Monday, March 29, 2010
Metro Nashville budget talks find no slash is too deep
Mayor, Metro departments to discuss next year's cutsBy Michael Cass • THE TENNESSEAN • March 29, 2010
Metro libraries would lose as much as half of their hours. Public Works would stop picking up brush from residents' yards and close all but four recycling drop-off sites. More than 90 police officers would no longer serve and protect.
Those are some of the grim scenarios painted by Metro departments after Mayor Karl Dean asked them to explain how they would handle a 7.5 percent cut in another difficult budget year.
With the economy still struggling and state sales taxes underperforming, the city will have to decide how to maintain essential services. Facing 10 percent unemployment and coming off approval of a controversial, $585 million convention center, Dean could be reluctant to raise property taxes.
But as Dean starts holding public hearings with each department today to discuss the 2010-11 budget, it's clear that some proposals are less palatable than others. The mayor will protect education, public safety and direct services to the public as much as possible, while other areas will be more likely to feel the pinch.
"It's very unlikely that 92 police officers are going to be taken off the streets," Metro Finance Director Rich Riebeling said last week. "I don't see any dramatic changes to the areas of the mayor's priorities."
The mayor's operating budget proposal is due to the Metro Council by May 1. The council must set the budget by June 30. Metro's current-year budget is $1.54 billion.
The departmental scenarios would lay off hundreds of city employees, increase a few fees and cut direct assistance to some poor residents. The county clerk would eliminate its Green Hills satellite office for vehicle registration renewals, and parking at Metro Council meetings would no longer be free.
The Parks and Recreation Department would reduce tree planting and landscape maintenance and open Wave Country at 11 a.m. instead of 10 a.m. Monday through Thursday, except on Labor Day and Memorial Day.
But Riebeling and other officials stressed that the process is just beginning. Layoff numbers wound up well below initial projections in each of Dean's first two budgets, and some departments' cuts were less than the percentages that guided each process.
"We just have to dig into it," Riebeling said.
Libraries may cut hours
The Nashville Public Library's main building downtown, which is closed on Mondays under the current budget, wouldn't see any changes in hours.
But the five area libraries — Bordeaux, Edmondson Pike, Green Hills, Hermitage and Madison — would go from 50 hours a week to 40, and each community branch would drop from 40 hours a week to 20.

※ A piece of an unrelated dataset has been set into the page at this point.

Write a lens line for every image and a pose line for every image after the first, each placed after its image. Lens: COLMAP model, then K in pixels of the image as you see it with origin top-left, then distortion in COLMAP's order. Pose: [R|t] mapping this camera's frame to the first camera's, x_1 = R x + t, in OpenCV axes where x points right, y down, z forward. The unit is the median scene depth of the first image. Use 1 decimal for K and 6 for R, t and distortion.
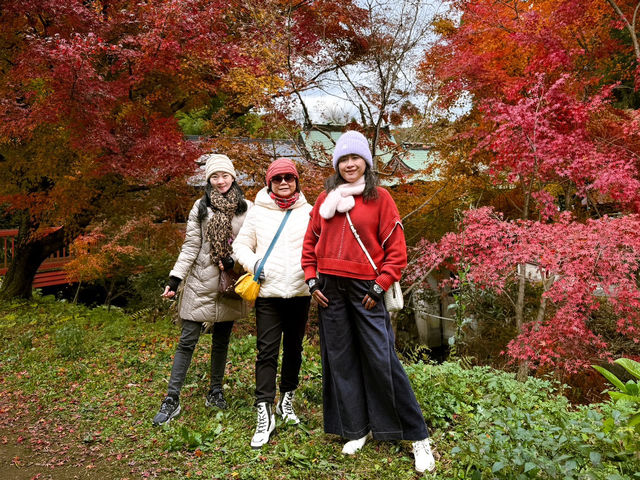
lens RADIAL K [[250.9, 0, 320.8], [0, 250.9, 229.4], [0, 0, 1]] dist [0.000697, -0.003964]
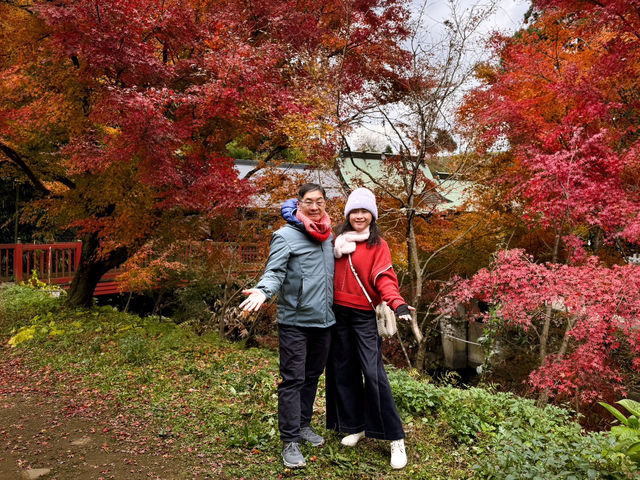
lens RADIAL K [[264.7, 0, 320.0], [0, 264.7, 240.0], [0, 0, 1]] dist [-0.001045, -0.004954]
pose [[0.998351, 0.027261, -0.050516, -0.136466], [-0.025103, 0.998765, 0.042875, -0.156034], [0.051623, -0.041536, 0.997802, -0.181814]]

Deanna Larson, a library spokeswoman, said a 7.5 percent budget cut would make it difficult to staff the 15 community branches full time. The goal, she said, is to have the branches fully functioning as much as possible.
"We don't want to open with a skeleton staff of one person," Larson said.

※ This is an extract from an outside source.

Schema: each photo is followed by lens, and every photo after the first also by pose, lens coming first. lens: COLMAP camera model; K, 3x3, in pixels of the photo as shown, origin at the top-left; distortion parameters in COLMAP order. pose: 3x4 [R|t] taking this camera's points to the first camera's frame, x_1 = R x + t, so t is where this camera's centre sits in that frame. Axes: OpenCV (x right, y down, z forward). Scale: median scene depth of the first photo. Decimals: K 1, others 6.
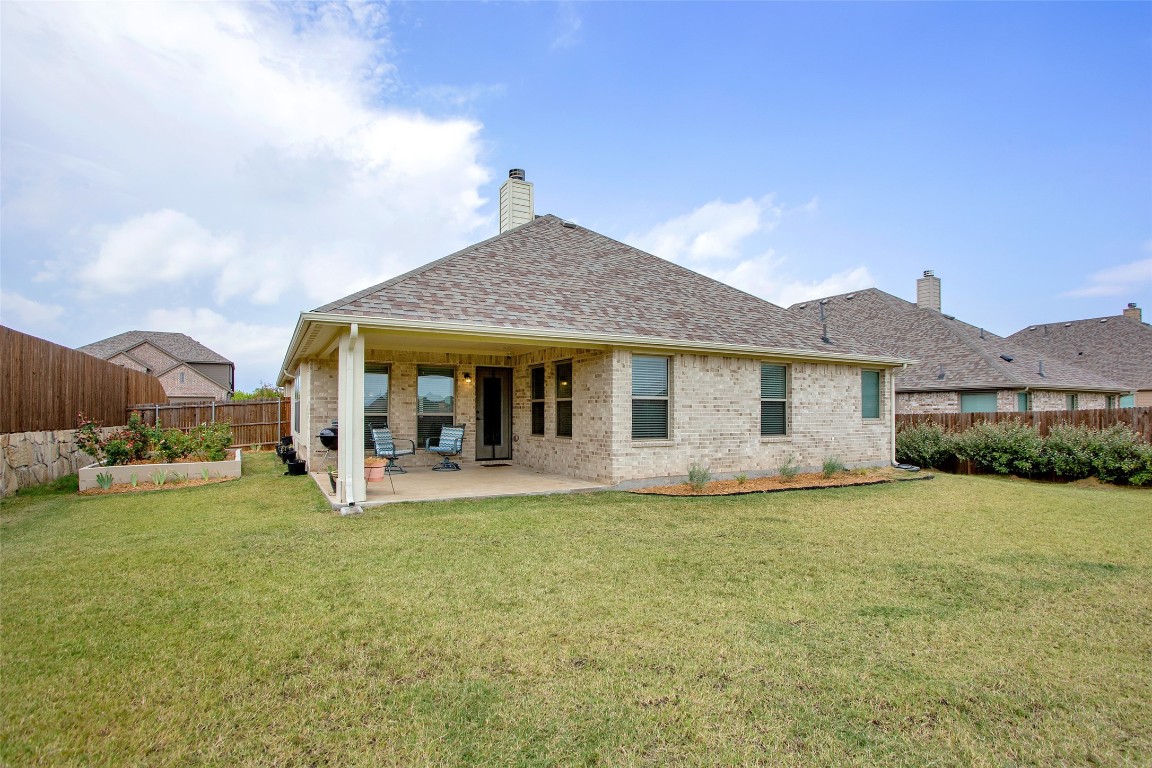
lens RADIAL K [[560.7, 0, 583.7], [0, 560.7, 386.1], [0, 0, 1]] dist [-0.057209, 0.015152]
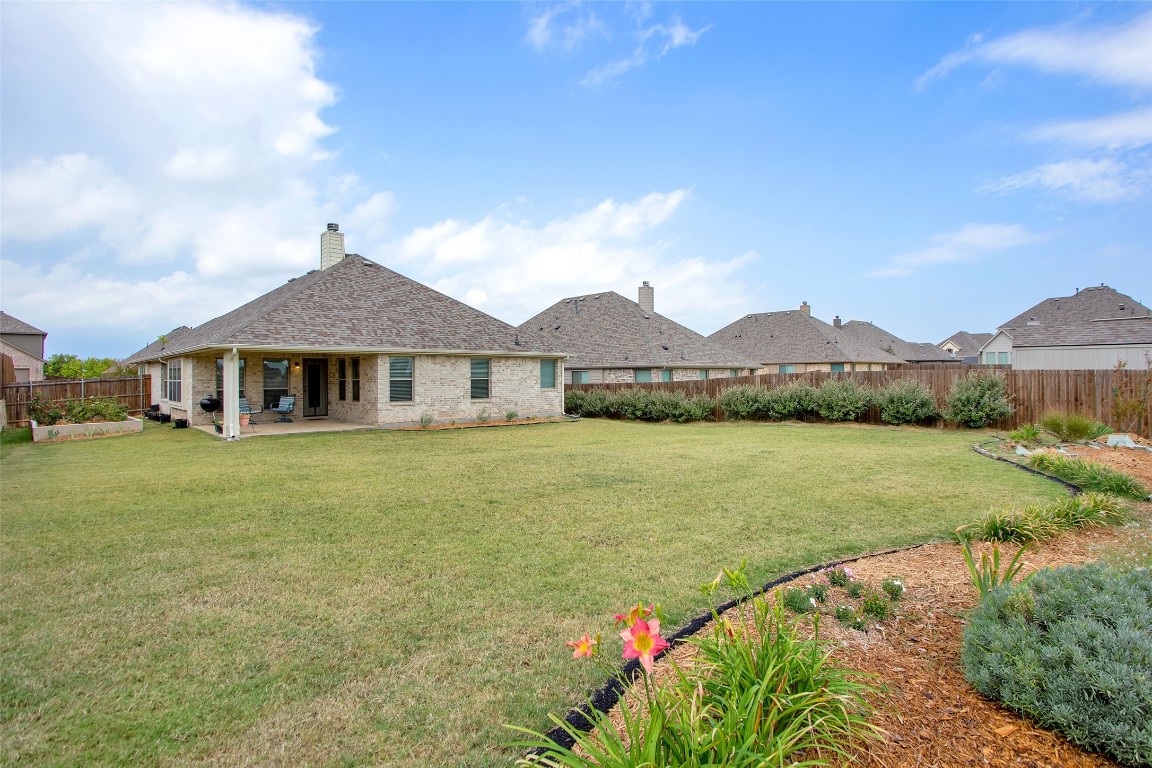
lens RADIAL K [[560.7, 0, 580.1], [0, 560.7, 361.4], [0, 0, 1]] dist [-0.057209, 0.015152]
pose [[0.967434, -0.002243, 0.253115, 0.191044], [-0.003142, 0.999777, 0.020869, -0.067588], [-0.253105, -0.020985, 0.967211, -0.801191]]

She said the community branches generally serve fewer people than the larger area libraries.
Metro Public Works would make a number of cuts to direct services that residents have come to rely on. Residential brush pickup, which has gradually been reduced from monthly to five times a year to three times a year, would go away altogether.
Eight of the city's 12 recycling drop-off sites would close. Unless productivity numbers change before the fiscal year ends, the only centers to remain open would be Green Hills, Bellevue, Elysian Fields and Hermitage.
Billy Lynch, Public Works director, said he'll be disappointed if those services have to go. But if the 38 layoffs the department is proposing come through, the Public Works staff will have been reduced from 572 employees to 325 — a 43 percent reduction — in six years.
"We had exhausted all options," Lynch said. "We had to take a step back and say, 'What are we mandated by law to do?' "
So if it loses 7.5 percent of its funding, Public Works will focus on picking up trash, maintaining roadways and traffic signals, and performing other required services, he said.
Public safety jobs at risk
Along with the 92 police officers, the cuts would eliminate 91 firefighters and engineers, 23 fire captains and eight of 55 fire companies. Eighty-seven sheriff's office correction officers and warrant deputies also would be cut.
The police force has 1,365 officers, spokesman Don Aaron said Friday.
"Any loss of officers would diminish the department's effectiveness," Aaron said. "But we know the mayor's priorities haven't changed."
The Metro school district, which will meet with Dean on April 13 about its budget, has a $25 million budget shortfall. It plans to make up some ground by paying bus drivers for seven hours per day instead of eight. The district also would contract out custodial and landscaping duties to a company that promises to hire current school employees.
Riebeling said he can't promise at this point that the city will find the money to meet all of the schools' needs.
"That's the $25 million question," he said. "Right now, it's a challenge. It's a sizable number we've got to come up with."
The hearing schedule is online at: www.nashville.gov/citizens_budget/hearings_mayor_schedule.asp. All hearings will be broadcast live by Metro 3 on cable and online via streaming video at www.nashville.gov/metro3.